> WORK INSTRUCTION
Report how many lines of the data contain the string "they". Add nothing.
--- GIVEN INFORMATION Enclosed Below ---
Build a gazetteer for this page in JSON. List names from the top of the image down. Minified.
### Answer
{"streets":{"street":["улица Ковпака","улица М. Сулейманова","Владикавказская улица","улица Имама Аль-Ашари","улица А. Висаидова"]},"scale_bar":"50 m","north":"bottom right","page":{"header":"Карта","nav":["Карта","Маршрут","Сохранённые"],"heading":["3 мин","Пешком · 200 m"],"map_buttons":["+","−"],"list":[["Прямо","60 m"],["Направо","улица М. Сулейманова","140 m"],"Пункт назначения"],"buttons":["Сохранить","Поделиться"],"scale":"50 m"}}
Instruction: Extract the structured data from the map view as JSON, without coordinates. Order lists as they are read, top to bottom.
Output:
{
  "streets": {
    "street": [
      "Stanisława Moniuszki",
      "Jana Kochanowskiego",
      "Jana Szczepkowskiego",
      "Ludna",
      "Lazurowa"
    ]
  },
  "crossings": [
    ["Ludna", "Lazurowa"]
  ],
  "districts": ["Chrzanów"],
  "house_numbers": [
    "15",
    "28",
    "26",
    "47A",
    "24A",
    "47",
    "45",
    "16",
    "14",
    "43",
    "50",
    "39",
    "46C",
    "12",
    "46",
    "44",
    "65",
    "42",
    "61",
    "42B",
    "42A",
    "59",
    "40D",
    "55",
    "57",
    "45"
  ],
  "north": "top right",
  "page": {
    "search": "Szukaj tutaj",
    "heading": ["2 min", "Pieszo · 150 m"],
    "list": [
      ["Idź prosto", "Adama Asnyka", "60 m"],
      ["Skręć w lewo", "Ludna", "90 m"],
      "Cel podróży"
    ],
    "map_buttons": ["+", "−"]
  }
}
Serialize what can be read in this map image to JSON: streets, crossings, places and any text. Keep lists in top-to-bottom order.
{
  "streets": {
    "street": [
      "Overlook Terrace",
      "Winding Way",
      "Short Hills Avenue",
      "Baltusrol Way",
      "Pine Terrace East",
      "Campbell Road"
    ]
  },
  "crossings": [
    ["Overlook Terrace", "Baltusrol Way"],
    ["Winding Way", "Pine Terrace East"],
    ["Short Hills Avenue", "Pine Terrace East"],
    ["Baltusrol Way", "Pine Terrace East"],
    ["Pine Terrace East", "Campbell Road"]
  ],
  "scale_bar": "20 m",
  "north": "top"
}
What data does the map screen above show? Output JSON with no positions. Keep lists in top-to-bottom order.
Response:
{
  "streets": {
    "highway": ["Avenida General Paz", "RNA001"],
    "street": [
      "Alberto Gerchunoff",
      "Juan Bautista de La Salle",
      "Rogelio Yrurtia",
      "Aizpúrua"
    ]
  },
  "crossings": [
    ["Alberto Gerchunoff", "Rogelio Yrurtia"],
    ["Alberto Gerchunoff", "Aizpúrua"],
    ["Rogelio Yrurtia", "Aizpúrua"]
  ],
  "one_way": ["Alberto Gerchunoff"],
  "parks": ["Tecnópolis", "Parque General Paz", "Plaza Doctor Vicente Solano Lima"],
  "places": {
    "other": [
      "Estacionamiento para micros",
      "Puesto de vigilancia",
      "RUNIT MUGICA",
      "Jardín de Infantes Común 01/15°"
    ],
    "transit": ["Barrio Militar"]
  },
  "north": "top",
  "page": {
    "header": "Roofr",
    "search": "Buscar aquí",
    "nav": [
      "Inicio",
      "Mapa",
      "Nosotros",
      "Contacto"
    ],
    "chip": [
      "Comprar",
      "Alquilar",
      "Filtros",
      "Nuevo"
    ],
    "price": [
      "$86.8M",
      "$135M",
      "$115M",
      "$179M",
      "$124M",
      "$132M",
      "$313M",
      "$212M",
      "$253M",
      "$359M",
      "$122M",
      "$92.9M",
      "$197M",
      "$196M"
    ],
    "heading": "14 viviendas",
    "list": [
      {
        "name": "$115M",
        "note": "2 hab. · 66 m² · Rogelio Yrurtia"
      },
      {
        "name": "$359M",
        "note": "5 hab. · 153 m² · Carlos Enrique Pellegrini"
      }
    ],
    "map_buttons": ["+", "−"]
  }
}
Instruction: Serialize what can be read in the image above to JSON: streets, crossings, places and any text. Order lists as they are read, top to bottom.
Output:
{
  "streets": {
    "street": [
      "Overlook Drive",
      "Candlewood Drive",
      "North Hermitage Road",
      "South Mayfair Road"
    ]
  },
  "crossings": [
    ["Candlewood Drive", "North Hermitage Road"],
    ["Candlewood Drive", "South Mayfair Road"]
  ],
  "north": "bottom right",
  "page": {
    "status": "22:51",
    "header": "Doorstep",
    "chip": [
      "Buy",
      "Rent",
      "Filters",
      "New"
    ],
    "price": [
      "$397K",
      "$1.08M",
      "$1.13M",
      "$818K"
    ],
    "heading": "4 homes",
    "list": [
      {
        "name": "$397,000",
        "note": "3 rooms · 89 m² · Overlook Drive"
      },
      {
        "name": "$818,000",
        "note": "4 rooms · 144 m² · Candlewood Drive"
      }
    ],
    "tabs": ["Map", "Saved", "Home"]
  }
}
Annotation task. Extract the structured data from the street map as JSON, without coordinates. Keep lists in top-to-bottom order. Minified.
--- End of Enclosed GIVEN INFORMATION ---
> OUTPUT BELOW
2